Member of the Falkland Islands Legislative Assembly for Stanley
- In office 9 November 2017 – 31 October 2025
- Preceded by: Gavin Short

Personal details
- Born: Leona Lucila Vidal 1972 (age 53–54) Punta Arenas, Chile
- Party: Nonpartisan
- Children: 2
- Parent: Eileen Vidal (mother);
- Education: Stradbroke College
- Occupation: Curator; radio broadcaster;

= Leona Vidal =

Falkland Islands curator and politician (born 1972)

Leona Lucila Vidal (married name Vidal-Roberts; born 1972) is a Falkland Islands curator, radio broadcaster and politician. Vidal served as a Member of the Legislative Assembly for the Stanley constituency from the 2017 general election until 2025.

==Biography==
Vidal was born in 1972 in Punta Arenas, Chile to a Nelson Vidal and Eileen Vidal. Vidal's father was Chilean and had immigrated to the Falkland Islands in the 1960s, whilst her mother was a fifth generation Falkland Islander. The family returned to the Falklands when Vidal was three years old.

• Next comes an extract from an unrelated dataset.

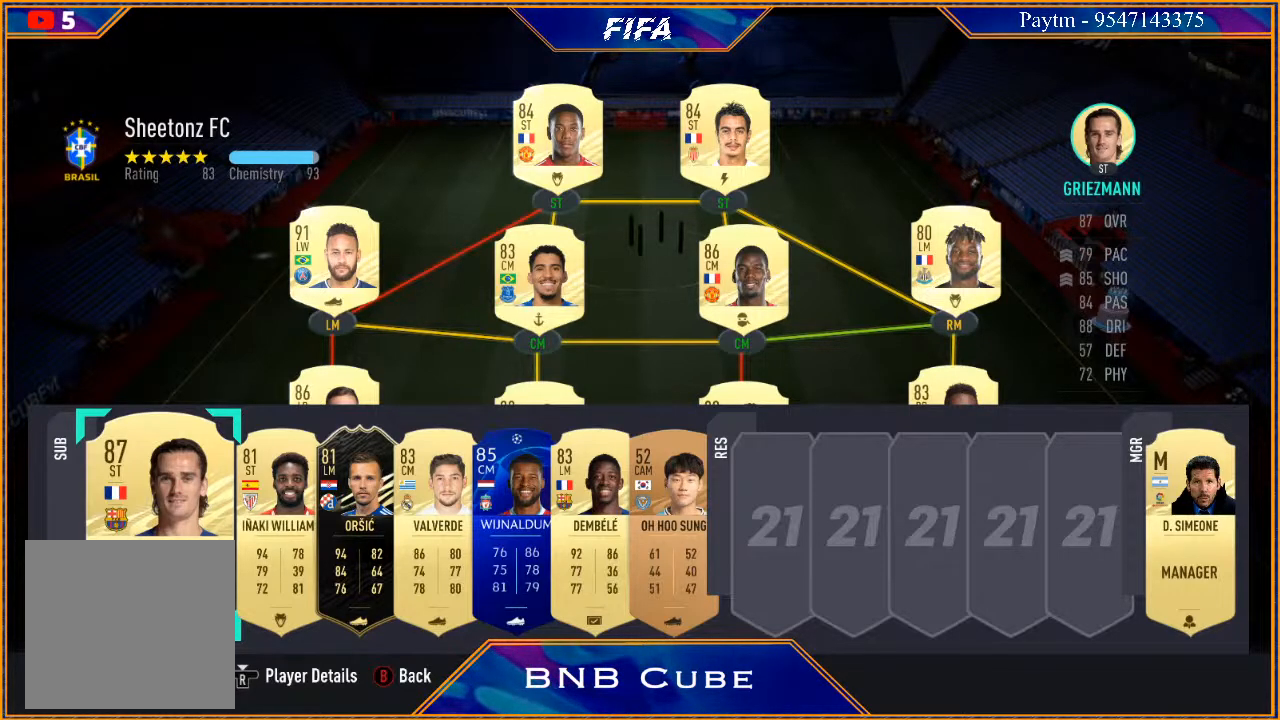
Gameplay with a controller (Xbox layout); each line is a JSON object with the inputs held at the frame after it. "events" lists button and stick changes between this image and that frame as [ms after this image, input, new state], when the widget could be followed in between.
{"buttons": [], "left_stick": "right", "right_stick": "center", "events": [[333, "left_stick", "right"]]}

Educated at Stanley Senior School, Vidal later studied journalism at Stradbroke College. Vidal first worked at Penguin News. In 1994, Vidal began working at the Government Printing Office.

Vidal previously served as Director and Manager of the Falkland Islands Museum and National Trust, and has been the host of Children’s Corner on the Falkland Islands Radio Service.

==Personal life==
In 1981, Vidal became a British citizen. Vidal is married and has two (Note: Also cited as three.) children.